If this is the master issue, then the White House doesn’t have many options beyond patience. The administration’s original inflationary sin, the overspending in the American Rescue Plan Act, isn’t going to be repeated, and apart from the possibility of an armistice in Ukraine relieving some pressure on gas prices, there aren’t a lot of policy levers to pull. The hope has to be that inflation continues to drift down, real wages rise consistently and in November 2024, Biden gets the economic credit he isn’t getting now.

But maybe it’s not just the economy. Across multiple polls, Biden seems to be losing support from minority voters, continuing a Trump-era trend. This raises the possibility that there’s a social-issues undertow for Democrats, in which even when wokeness isn’t front and center, the fact that the party’s activist core is so far left gradually pushes culturally conservative African Americans and Hispanics toward the G.O.P. — much as culturally conservative white Democrats drifted slowly into the Republican coalition between the 1960s and the 2000s.
 
Bill Clinton temporarily arrested that rightward drift by deliberately picking public fights with factions to his left. But this has not been Biden’s strategy. He’s moved somewhat rightward on issues like immigration, in which progressivism’s policy vision hit the rocks. But he doesn’t make a big deal about his differences with his progressive flank. I don’t expect that to change — but it might be costing him in ways somewhat invisible to liberals at the moment.
 
 
Or maybe the big problem is just simmering anxiety about Biden’s age. Maybe his poll numbers dipped first in the Afghanistan crisis because it showcased the public absenteeism that often characterizes his presidency. Maybe some voters now just assume that a vote for Biden is a vote for the hapless Kamala Harris. Maybe there’s just a vigor premium in presidential campaigns that gives Trump an advantage.

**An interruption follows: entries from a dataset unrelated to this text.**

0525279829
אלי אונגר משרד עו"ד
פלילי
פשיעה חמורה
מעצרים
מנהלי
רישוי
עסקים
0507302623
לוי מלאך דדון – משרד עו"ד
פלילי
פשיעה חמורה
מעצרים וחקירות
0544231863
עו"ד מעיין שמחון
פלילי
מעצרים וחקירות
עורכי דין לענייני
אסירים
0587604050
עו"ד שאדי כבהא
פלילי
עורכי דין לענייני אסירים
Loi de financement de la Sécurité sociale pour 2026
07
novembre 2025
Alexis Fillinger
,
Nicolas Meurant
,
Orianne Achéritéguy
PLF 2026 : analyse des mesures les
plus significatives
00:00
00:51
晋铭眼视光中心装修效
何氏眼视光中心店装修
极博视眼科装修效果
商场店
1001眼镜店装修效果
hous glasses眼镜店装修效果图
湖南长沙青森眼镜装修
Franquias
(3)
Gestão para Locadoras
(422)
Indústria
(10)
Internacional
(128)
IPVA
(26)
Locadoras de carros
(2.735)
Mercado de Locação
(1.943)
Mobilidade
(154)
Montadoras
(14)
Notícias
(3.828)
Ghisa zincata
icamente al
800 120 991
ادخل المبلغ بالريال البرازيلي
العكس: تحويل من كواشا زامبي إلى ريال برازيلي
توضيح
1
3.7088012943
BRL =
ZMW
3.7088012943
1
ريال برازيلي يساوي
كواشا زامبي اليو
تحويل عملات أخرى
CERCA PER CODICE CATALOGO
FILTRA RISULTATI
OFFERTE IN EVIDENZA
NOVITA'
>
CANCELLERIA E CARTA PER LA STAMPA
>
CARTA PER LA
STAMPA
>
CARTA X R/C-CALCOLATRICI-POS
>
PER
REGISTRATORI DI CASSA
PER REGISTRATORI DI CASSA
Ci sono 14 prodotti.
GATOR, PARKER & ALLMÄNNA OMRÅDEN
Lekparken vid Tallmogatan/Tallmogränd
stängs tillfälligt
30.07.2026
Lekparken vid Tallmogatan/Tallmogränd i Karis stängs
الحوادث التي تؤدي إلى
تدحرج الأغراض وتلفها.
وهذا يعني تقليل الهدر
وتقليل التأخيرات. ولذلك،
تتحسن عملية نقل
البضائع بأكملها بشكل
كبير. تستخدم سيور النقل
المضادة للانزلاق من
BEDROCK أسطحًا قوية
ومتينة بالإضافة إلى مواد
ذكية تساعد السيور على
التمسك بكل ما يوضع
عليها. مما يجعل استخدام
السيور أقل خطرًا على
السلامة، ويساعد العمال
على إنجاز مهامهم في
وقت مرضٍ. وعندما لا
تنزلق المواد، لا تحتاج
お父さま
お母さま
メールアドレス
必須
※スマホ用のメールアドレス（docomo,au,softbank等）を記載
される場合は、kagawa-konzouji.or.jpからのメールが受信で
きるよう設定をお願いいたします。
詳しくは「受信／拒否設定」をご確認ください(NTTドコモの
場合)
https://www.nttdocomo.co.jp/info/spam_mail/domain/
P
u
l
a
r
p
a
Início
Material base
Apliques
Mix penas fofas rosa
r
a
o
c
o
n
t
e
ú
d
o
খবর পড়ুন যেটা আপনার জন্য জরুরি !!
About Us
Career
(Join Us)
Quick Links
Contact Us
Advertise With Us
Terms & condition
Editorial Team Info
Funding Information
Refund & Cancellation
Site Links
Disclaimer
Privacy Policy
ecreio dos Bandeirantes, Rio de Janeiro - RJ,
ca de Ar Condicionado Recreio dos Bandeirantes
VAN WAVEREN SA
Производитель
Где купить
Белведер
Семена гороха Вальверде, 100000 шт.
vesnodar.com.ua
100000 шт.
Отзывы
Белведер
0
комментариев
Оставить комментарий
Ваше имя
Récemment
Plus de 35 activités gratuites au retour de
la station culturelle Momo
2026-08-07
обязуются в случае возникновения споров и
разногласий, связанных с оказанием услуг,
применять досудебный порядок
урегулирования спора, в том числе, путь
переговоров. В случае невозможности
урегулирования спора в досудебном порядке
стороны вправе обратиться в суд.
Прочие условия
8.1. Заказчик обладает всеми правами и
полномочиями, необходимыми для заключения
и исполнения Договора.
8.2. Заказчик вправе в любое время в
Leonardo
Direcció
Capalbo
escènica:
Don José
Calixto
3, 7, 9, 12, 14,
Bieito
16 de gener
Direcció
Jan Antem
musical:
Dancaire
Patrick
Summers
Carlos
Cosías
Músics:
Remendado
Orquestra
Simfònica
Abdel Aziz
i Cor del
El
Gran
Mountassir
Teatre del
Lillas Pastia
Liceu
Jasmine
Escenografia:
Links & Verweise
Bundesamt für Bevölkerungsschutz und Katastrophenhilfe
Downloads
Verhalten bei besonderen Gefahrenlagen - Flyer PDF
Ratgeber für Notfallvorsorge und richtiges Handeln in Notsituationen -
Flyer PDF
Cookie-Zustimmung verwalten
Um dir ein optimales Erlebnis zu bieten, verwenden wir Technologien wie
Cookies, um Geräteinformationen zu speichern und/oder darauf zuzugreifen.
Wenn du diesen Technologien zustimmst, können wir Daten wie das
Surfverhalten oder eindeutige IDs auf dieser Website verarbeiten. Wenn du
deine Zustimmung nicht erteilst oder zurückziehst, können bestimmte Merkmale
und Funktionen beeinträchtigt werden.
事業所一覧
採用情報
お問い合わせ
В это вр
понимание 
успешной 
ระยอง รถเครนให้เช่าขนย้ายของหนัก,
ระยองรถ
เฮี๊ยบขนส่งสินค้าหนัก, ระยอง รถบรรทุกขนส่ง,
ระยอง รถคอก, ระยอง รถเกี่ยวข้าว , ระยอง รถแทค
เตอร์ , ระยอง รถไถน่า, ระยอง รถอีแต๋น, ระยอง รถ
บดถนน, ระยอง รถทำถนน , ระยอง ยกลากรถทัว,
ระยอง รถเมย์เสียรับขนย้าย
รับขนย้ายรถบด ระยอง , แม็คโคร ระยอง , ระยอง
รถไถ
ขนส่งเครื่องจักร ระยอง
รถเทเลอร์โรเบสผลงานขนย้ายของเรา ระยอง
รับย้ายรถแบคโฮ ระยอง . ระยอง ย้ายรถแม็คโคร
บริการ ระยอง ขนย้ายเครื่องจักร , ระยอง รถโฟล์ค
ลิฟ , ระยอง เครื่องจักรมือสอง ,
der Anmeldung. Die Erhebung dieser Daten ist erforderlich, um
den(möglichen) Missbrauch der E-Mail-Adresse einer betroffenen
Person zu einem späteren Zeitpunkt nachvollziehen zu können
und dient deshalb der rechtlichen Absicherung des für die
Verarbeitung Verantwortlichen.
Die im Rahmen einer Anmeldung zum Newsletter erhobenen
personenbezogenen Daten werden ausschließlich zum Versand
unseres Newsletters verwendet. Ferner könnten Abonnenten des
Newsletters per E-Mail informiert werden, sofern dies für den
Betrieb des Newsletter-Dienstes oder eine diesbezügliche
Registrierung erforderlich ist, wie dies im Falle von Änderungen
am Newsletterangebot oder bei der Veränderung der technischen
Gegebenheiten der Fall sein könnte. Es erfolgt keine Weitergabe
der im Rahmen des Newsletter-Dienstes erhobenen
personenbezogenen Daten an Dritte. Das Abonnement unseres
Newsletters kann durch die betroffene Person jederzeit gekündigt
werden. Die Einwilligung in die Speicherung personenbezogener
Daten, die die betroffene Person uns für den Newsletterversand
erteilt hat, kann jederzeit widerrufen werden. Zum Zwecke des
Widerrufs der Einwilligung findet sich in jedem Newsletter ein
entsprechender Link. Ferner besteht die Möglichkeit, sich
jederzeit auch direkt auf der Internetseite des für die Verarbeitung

In which case a different leader with the same policies might be more popular. Lacking any way to elevate such a leader, however, all Democrats can do is ask Biden to show more public vigor, with all the risks that may entail.

But this is at least a strategy, of sorts. The hardest problem for the incumbent to address may be the pall of private depression and general pessimism hanging over Americans, especially younger Americans, which has been worsened by Covid but seems rooted in deeper social trends. 

I don’t see any obvious way for Biden to address this issue through normal presidential positioning. I would not recommend updating Jimmy Carter’s malaise speech with the therapy-speak of contemporary progressivism. I also don’t think the president is suited to be a crusader against digital derangement or a herald of religious revival.

Biden got elected, in part, by casting himself as a transitional figure, a bridge to a more youthful and optimistic future. Now he needs some general belief in that brighter future to help carry him to re-election.

But wherever Americans might find such optimism, we are probably well past the point that a decrepit-seeming president can hope to generate it himself.